▸ **Gekozen fragment**:
<<<<

Prostudujte si tuto pasáž

  
/ 10837  
  

4728. En hem neerlaten in een van de kuilen; dat dit betekent onder de valse dingen, staat vast uit de betekenis van kuilen, namelijk de valse dingen; dat kuilen de valse dingen zijn, komt omdat de mensen die in de beginselen van het valse zijn geweest, na de dood enige tijd lang onder de lagere aarde worden gehouden, totdat de valse dingen uit hen zijn verwijderd en als het ware terzijde geworpen zijn; de plaatsen daar worden kuilen genoemd; zij die daar komen, zijn diegenen die in de verwoesting moeten zijn, waarover de nrs. 1106-1113, 2699, 2711, 2714;

vandaar komt het dat in de abstracte zin met kuilen de valse dingen worden aangeduid. De lagere aarde ligt vlak onder de voeten en de streek rondom op geringe afstand; daar zijn de meesten na de dood, voordat zij tot de hemel worden geheven; van deze aarde wordt ook hier en daar melding gemaakt in het Woord; daaronder zijn de plaatsen van verwoesting, die de kuilen worden genoemd; beneden die plaatsen en rond daaromheen in grote uitgestrektheid zijn de hellen. Daaruit blijkt enigermate wat de hel is, wat de lagere aarde en wat de kuil, daar waar die in het Woord worden vermeld; zoals bij Jesaja:

‘Tot de hel zijt gij neergelaten, tot de zijden van de kuil; gij zijt voortgeworpen vanuit uw graf zoals een gruwelijke scheut, een bekleedsel der gedoden, met het zwaard doorboorden, die nederdalen tot de stenen van de kuil’, (Jesaja 14:15, 19);

daar wordt over de koning van Babel gehandeld, door wie de ontwijding van het ware wordt uitgebeeld; de koning immers is het ware, nrs. 1672, 2015, 2069, 3009, 4581, en Babel de ontwijding, nrs. 1182, 1326;

de hel is daar waar de verdoemden zijn; hun verdoemenis wordt vergeleken met een gruwelijke scheut en met het bekleedsel der gedoden en van de met het zwaard doorboorden, die neerdalen tot de stenen van de kuil; het bekleedsel van de gedoden is het ontwijde ware; de met het zwaard doorboorden zijn degenen bij wie het ware is uitgeblust; de kuil is het valse dat moet worden verwoest; de stenen zijn de grenzen; vandaar worden zij ook de zijden genoemd, want rondom de kuilen zijn de hellen; dat het bekleedsel het ware is, nr. 2576; het bekleedsel van de gedoden is het ontwijde ware; het bloed immers waarmee het gekleurd is, is het profane, nr. 1003;

de met het zwaard doorboorden zijn degenen bij wie het ware is uitgeblust, nr. 4503. Hieruit blijkt ook dat men zonder de innerlijke zin geenszins kan weten wat deze dingen zijn.

>>>>

▸ **Taak a**: Schrijf alle regels van de records hieronder letterlijk over en laat de afbeeldingen daarbij weg.

▸ **Getoond materiaal**:

<<<<

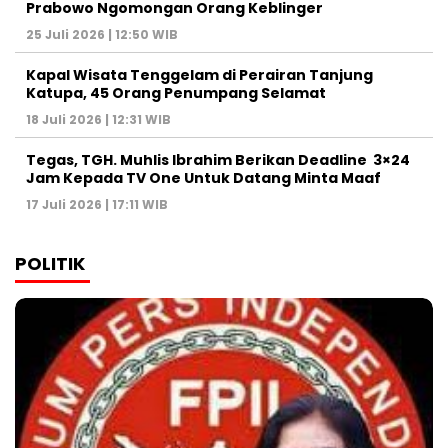
Prabowo Ngomongan Orang Keblinger
25 Juli 2026 | 12:50 WIB
Kapal Wisata Tenggelam di Perairan Tanjung
Katupa, 45 Orang Penumpang Selamat
18 Juli 2026 | 12:31 WIB
Tegas, TGH. Muhlis Ibrahim Berikan Deadline 3×24
Jam Kepada TV One Untuk Datang Minta Maaf
17 Juli 2026 | 17:11 WIB
POLITIK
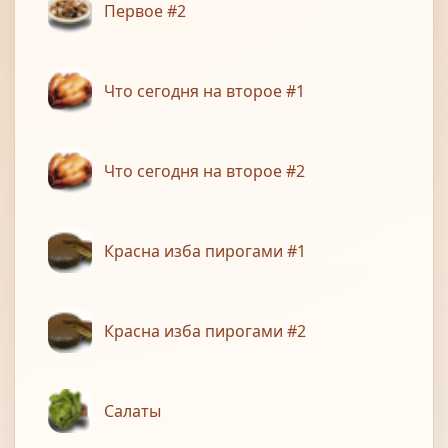
Первое #2
Что сегодня на второе #1
Что сегодня на второе #2
Красна изба пирогами #1
Красна изба пирогами #2
Салаты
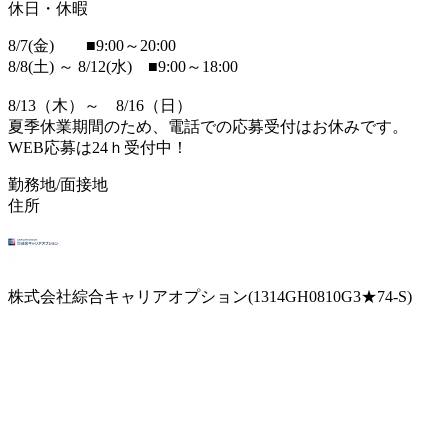
休日・休暇
8/7(金) ■9:00～20:00
8/8(土) ～ 8/12(水) ■9:00～18:00
8/13（木）～ 8/16（日）
夏季休業期間のため、電話での応募受付はお休みです。
WEB応募は24ｈ受付中！
勤務地/面接地
住所
株式会社綜合キャリアオプション(1314GH0810G3★74-S)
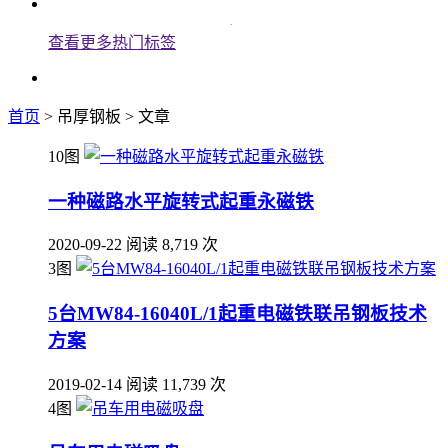
查看更多热门标签
首页
> 吊厚钢板 > 文章
10图
一种磁路水平旋转式起重永磁铁
2020-09-22
阅读 8,719 次
3图
5台MW84-16040L/1起重电磁铁联吊钢板技术
方案
2019-02-14
阅读 11,739 次
4图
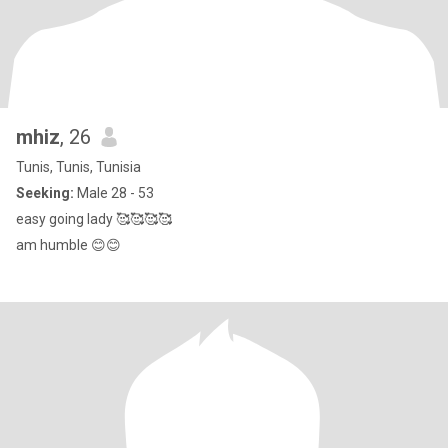
mhiz
, 26
Tunis, Tunis, Tunisia
Seeking:
Male 28 - 53
easy going lady 🥰🥰🥰🥰
am humble 😊😊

>>>>

▸ **Taak b**: Waar staan de stenen van de kuil volgens het fragment voor?

▸ **Verwacht antwoord a**:
Prabowo Ngomongan Orang Keblinger
25 Juli 2026 | 12:50 WIB
Kapal Wisata Tenggelam di Perairan Tanjung
Katupa, 45 Orang Penumpang Selamat
18 Juli 2026 | 12:31 WIB
Tegas, TGH. Muhlis Ibrahim Berikan Deadline 3×24
Jam Kepada TV One Untuk Datang Minta Maaf
17 Juli 2026 | 17:11 WIB
POLITIK
Первое #2
Что сегодня на второе #1
Что сегодня на второе #2
Красна изба пирогами #1
Красна изба пирогами #2
Салаты
休日・休暇
8/7(金) ■9:00～20:00
8/8(土) ～ 8/12(水) ■9:00～18:00
8/13（木）～ 8/16（日）
夏季休業期間のため、電話での応募受付はお休みです。
WEB応募は24ｈ受付中！
勤務地/面接地
住所
株式会社綜合キャリアオプション(1314GH0810G3★74-S)
查看更多热门标签
首页
> 吊厚钢板 > 文章
10图
一种磁路水平旋转式起重永磁铁
2020-09-22
阅读 8,719 次
3图
5台MW84-16040L/1起重电磁铁联吊钢板技术
方案
2019-02-14
阅读 11,739 次
4图
mhiz
, 26
Tunis, Tunis, Tunisia
Seeking:
Male 28 - 53
easy going lady 🥰🥰🥰🥰
am humble 😊😊

▸ **Verwacht antwoord b**: De grenzen.